Your loved one needs an increased level of care either due to a physical or cognitive impairment AND they have a long-term care insurance policy. How do you file a claim? First, locate the policy or any records of premium payments. Then call the agent or insurance company listed on the documents to see if the policy is still in-force. If it is, find out all the specifics of their coverage, including how you trigger the policy and start receiving benefits.

Typically, to start receiving benefits, the policyholder must need help with at least 2 activities of daily living or help due to a cognitive impairment. Once you have a physical or cognitive trigger, your need of care must be expected to last more than 90 days and a Plan of Care must be established. After you’ve fulfilled your Elimination Period (waiting period), you’ll start to receive benefits.

You’ll want to file a claim after you know your loved one meets the benefit trigger requirements. When you’re ready to file a claim, you will need to obtain and fill out an initial claim packet. Each company’s insurance claim forms will be slightly different, but they usually contain the following five items, although they may have different names.

5 Common Documents Needed:

1. Policyholder Statement

Also known as a claimant’s statement, individual statement, insured’s statement or care support history. These forms will require basic information about the policyholder like name, address, phone number, date of birth, and policy number. It will also ask for explanations regarding the reasons for submitting the claim, including which activities of daily living help is needed with and how long assistance will be required.
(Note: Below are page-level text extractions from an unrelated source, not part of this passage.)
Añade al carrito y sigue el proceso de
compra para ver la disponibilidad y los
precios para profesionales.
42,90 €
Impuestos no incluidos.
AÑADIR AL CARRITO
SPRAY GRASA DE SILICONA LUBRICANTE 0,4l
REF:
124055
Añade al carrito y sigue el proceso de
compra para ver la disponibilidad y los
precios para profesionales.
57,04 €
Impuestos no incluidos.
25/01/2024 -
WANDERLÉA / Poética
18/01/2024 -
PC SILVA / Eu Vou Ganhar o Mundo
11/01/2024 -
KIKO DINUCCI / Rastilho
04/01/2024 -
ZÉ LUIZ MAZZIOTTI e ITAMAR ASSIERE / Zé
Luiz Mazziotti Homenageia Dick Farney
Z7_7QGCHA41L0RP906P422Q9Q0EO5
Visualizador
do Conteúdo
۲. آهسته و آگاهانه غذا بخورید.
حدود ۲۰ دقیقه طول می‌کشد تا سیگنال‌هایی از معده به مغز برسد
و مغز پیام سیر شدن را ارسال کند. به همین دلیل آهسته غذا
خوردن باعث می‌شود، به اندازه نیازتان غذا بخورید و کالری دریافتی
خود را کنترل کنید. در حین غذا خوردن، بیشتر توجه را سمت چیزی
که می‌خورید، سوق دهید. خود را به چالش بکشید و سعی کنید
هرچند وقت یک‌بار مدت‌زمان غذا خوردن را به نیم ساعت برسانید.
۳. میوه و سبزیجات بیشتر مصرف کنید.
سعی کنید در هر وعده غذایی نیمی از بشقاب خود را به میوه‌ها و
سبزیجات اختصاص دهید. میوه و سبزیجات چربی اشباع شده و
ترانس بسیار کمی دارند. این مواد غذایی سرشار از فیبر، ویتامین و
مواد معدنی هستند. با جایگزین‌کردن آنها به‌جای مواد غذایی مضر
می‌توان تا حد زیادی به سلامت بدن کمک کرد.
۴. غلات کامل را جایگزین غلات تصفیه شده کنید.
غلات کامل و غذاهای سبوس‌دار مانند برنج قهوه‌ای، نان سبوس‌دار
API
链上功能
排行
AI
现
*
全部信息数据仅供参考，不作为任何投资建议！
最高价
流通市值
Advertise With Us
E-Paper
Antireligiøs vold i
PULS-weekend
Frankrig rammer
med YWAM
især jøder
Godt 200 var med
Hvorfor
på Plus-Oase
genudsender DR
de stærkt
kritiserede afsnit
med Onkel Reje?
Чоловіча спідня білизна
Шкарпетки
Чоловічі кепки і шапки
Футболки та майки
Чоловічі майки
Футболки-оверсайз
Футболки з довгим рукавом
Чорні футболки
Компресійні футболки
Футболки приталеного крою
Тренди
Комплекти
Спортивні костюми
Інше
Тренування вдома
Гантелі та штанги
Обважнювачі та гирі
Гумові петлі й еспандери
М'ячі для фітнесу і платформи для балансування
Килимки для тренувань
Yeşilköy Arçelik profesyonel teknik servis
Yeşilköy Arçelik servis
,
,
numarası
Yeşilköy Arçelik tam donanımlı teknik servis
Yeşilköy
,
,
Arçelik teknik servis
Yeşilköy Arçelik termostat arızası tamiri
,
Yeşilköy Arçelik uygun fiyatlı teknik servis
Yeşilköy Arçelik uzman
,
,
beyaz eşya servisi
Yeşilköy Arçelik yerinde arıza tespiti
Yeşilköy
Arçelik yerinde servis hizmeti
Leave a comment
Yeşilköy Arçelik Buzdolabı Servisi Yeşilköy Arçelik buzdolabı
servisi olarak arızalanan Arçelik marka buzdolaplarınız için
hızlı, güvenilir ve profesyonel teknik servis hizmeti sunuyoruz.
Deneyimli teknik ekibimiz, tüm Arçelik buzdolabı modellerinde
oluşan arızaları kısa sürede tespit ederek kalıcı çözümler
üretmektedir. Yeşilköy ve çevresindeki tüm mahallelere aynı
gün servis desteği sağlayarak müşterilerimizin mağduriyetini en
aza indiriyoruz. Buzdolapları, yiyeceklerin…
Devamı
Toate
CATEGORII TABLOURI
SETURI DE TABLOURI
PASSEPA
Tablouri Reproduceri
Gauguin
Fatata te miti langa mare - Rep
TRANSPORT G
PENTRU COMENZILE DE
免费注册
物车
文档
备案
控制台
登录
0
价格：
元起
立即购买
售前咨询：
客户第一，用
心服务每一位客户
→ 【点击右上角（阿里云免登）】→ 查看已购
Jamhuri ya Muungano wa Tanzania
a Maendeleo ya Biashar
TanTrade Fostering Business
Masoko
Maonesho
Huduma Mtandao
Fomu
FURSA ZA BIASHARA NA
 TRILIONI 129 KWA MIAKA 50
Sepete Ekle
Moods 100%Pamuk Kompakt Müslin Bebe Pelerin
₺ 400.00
It usually includes questions related to hospitalization and medical history as well. The policyholder (or their legal representative/agent under power of attorney) must sign this multi-page statement.

2. Attending Physician Statement

This form is completed by the policyholder’s primary care physician (or the doctor at their long-term care facility) and verifies that the care they require is medically necessary. The physician may need to include test results, office notes, medical records and other supporting documentation to this statement.

3. Nursing Assessment and Plan of Care

Most insurance companies will not approve a long-term care insurance claim without a nursing assessment and/or a prescribed Plan of Care. Sometimes these will be included in the physician’s statement mentioned above. The policyholder’s care provider should have a nurse on staff who can conduct and write up this initial assessment, which will include vital sign measurements, demographic information and medical history. The nurse will also complete the Plan of Care, which describes the type of care required in detail. A physician, LPN, or social worker may have to sign to certify this information is accurate.

4. Provider Statement

If the policyholder is currently receiving long-term care services, each care provider like a skilled nursing facility, assisted living community, or in-home care company will need to complete and sign these forms to verify that it is equipped to provide the services detailed in the Plan of Care. Providers will need to submit proof of proper licensure, certification, etc. If the policy includes an elimination period, invoices from current care providers must also be submitted to ensure these days of care count toward the waiting period needed to begin benefits.

5. Authorization to Release Information

This form ensures compliance with the Health Insurance Portability and Accountability Act (HIPAA) and permits the insurance company to collect health care documentation to process the policyholder’s claim. The policyholder or their legal representative must sign this form. If someone is signing this release on the policyholder’s behalf, a copy of their power of attorney or guardianship documentation must be included.

What Happens Next?

Once the application and information are submitted, the carrier will review and make a decision. It typically takes about a month to determine eligibility, assuming the carrier has access to all the information they need.

Most long-term care claims are approved on the first submission, but if they aren’t, it’s usually a matter of getting the correct documents that the insurance company needs, like the Plan of Care, from their doctor.

Once your eligibility has been confirmed, they’ll notify you or your POA.

The Bottom Line

There are documents to complete and a process that must be followed before benefits can be received. Just make sure you follow protocol so that you can start receiving the valuable benefits for your loved one. As an independent long term care insurance specialist, it’s my job and pleasure to be your advocate during the claims process. Be sure to reach out to the agent who sold you the policy so they can help throughout the process.